Loosen rusted screws - how does that work?

When a screw is stuck due to rust, the despair is often as great as the number of well-intentioned advices. What actually works, and what you should always pay attention to first when rusted or rusted screws, you can read here.

Corrosion degree of screws

A screw can either be rusted or rusted. That's a big difference.

Heavily corroded screws - those that are heavily rusted - are usually also very fragile and brittle. With brute force nothing is normally achieved here. When the screw tears off, in many cases the problem is only bigger.

Hard-rusted screws, however, have rusted in the thread. Both the thread and the screw are attacked here. The rust inside the screw connection prevents the screw from moving.

Both cases must always be clearly distinguished from each other, since they require a fundamentally different approach. So first, look at where the screw is attached: in a metal thread or in a plastic part? Since plastic does not rust, it can not be rusted there. It helps a lot to know that.

The following options:

  • rusty
  • rusted
  • rusted and rusted

Solution by mechanical means

For larger screws that are rusted, you can try to turn the screw with a water pump pliers or other suitable pliers with as long a handle as possible (leverage) to turn the screw.

Insert the screwdriver into the screw cross and hit the handle of the screwdriver several times with the hammer. Sometimes the thread can be solved this way.

Before you drill the screw, you should first try a chemical solution again. All this, as I said, for rusted screws.

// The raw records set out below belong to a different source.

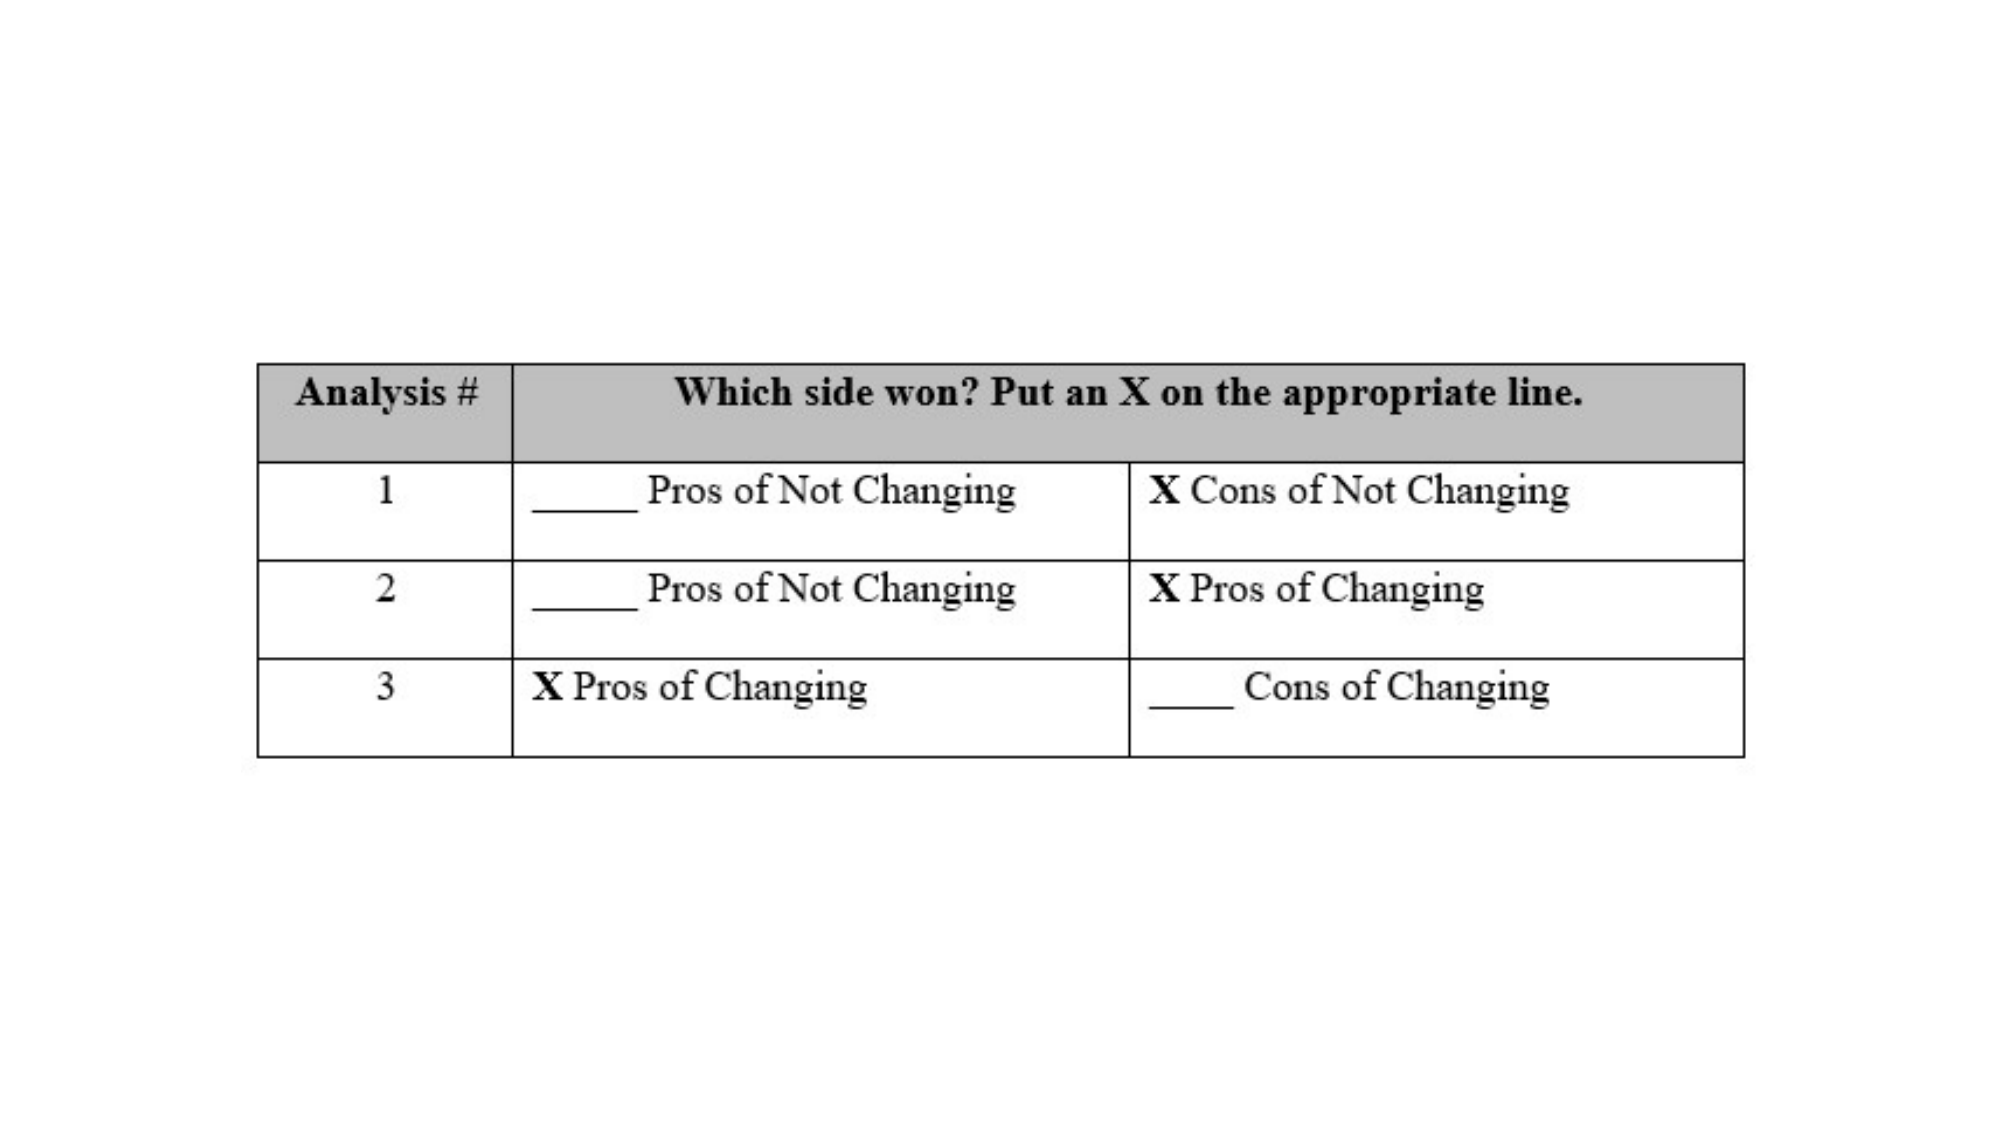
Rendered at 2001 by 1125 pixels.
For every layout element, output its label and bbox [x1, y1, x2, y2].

picture [240, 345, 1760, 780]
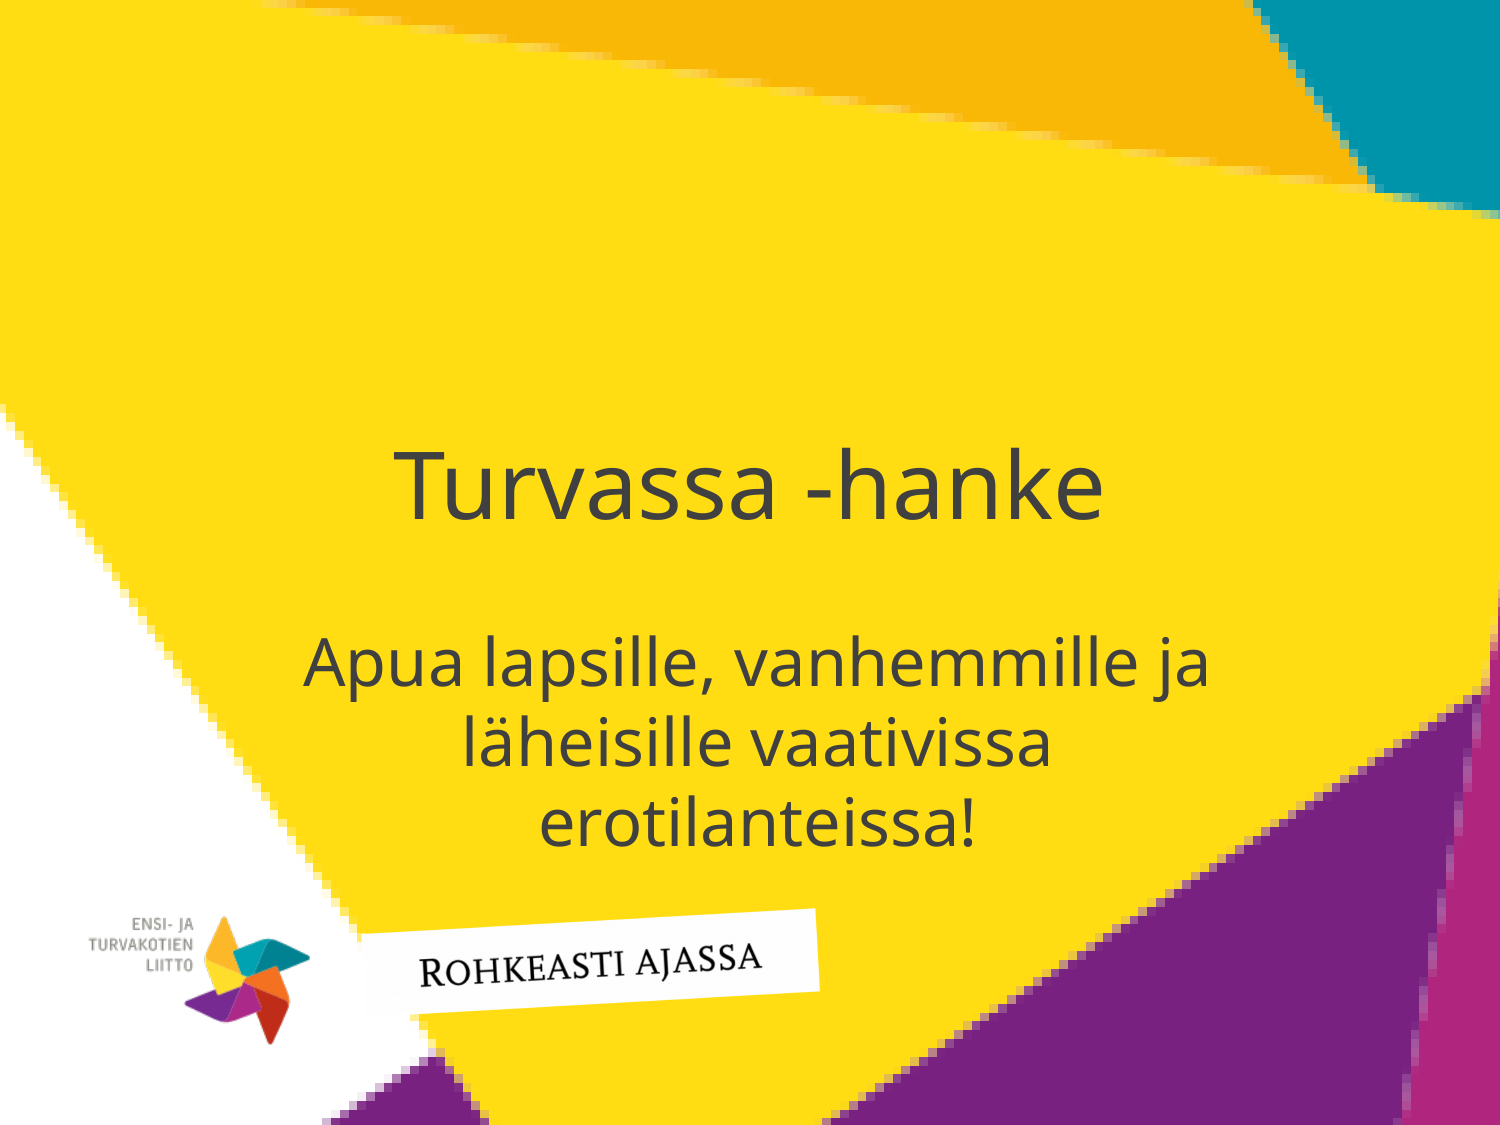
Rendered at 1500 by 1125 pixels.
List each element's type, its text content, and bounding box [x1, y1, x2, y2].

picture [362, 909, 819, 1016]
title Turvassa -hanke [0, 391, 1500, 573]
subtitle Apua lapsille, vanhemmille ja läheisille vaativissa erotilanteissa! [233, 612, 1284, 900]
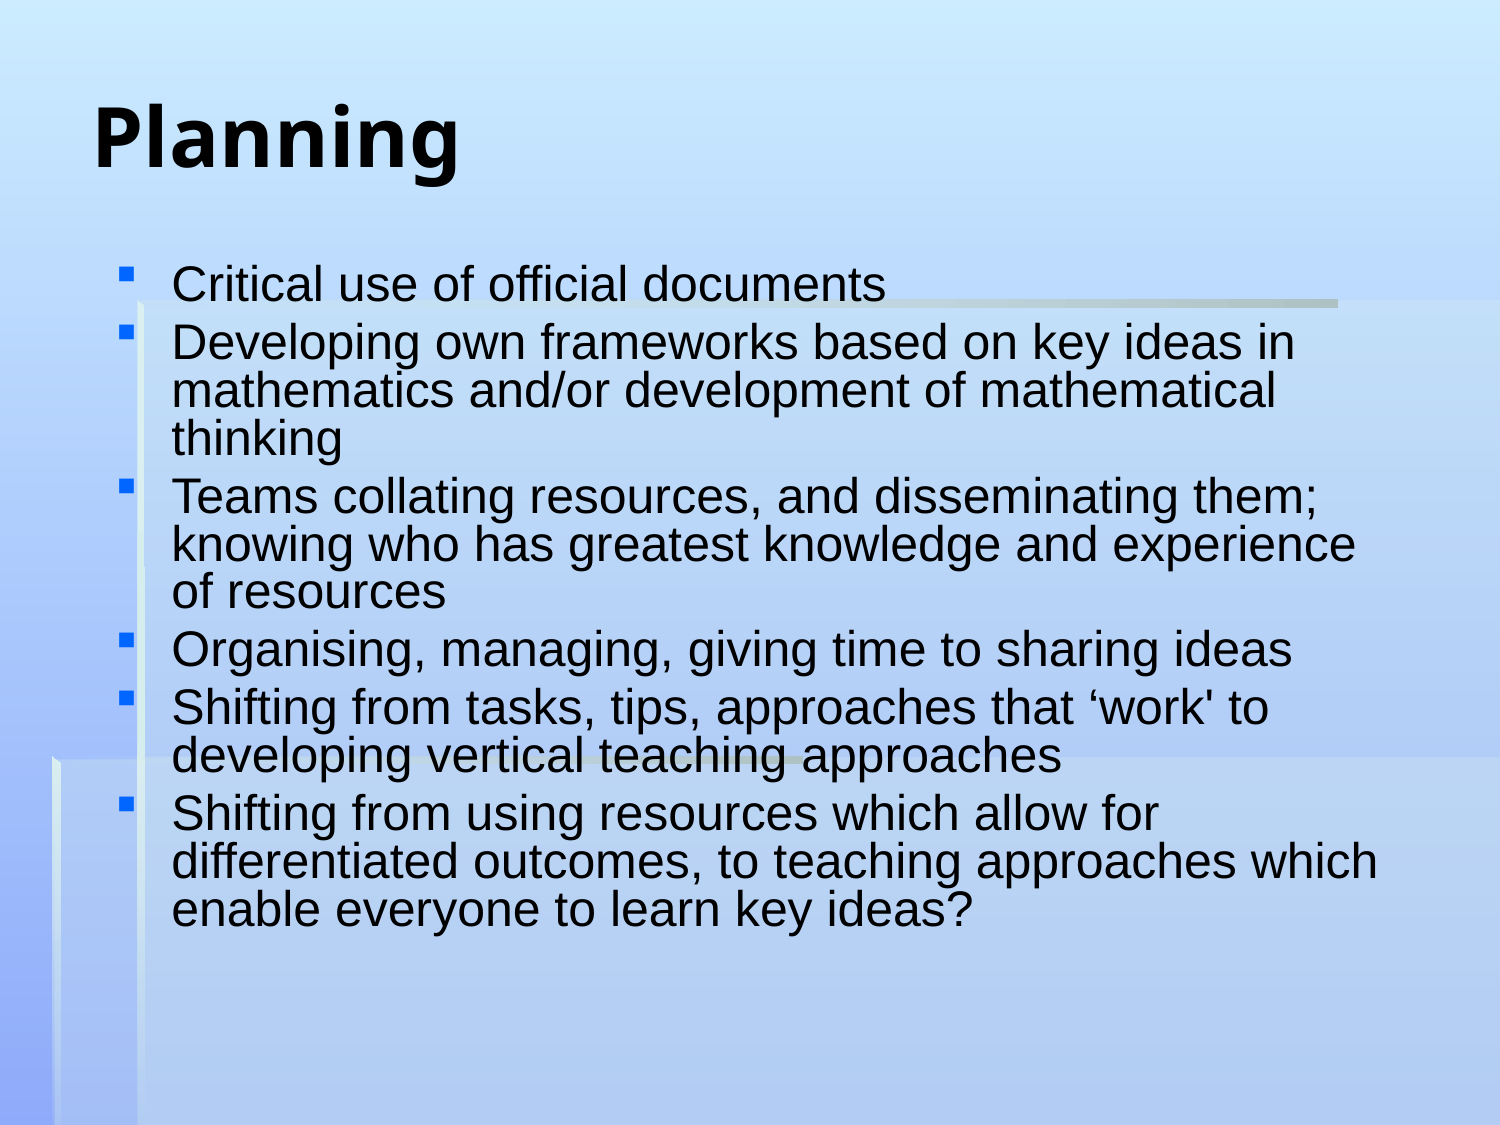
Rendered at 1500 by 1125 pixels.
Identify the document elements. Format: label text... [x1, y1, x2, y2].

list Critical use of official documents Developing own frameworks based on key ideas in mathematics and/or development of mathematical thinking Teams collating resources, and disseminating them; knowing who has greatest knowledge and experience of resources Organising, managing, giving time to sharing ideas Shifting from tasks, tips, approaches that ‘work' to developing vertical teaching approaches Shifting from using resources which allow for differentiated outcomes, to teaching approaches which enable everyone to learn key ideas? [100, 255, 1415, 991]
title Planning [76, 89, 1453, 280]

With rusty screws, which can no longer be moved due to their brittleness, it can often help to mill a slot carefully across the head of the screw with a multi-sander, if it is a Phillips screw.

This allows you to use a larger flat-head screwdriver, reducing the pressure on the head of the screw, and possibly loosening the corroded screw without breaking it.

Chemical methods

Any means that eliminates, converts or conserves rust can in this case be used to re-mobilize rusted screws.

It has proven useful to spray with WD 40, possibly also behind the screw head, so that the WD 40 can seep into the thread. Allow to act overnight.

But you can also use creeping oil, kerosene or cola.

Tips & Tricks

As a last resort, you can drill the screw. Just carefully drill a hole in the center of the screw until it rotates or breaks. The remaining pin can then be easily removed with the pliers.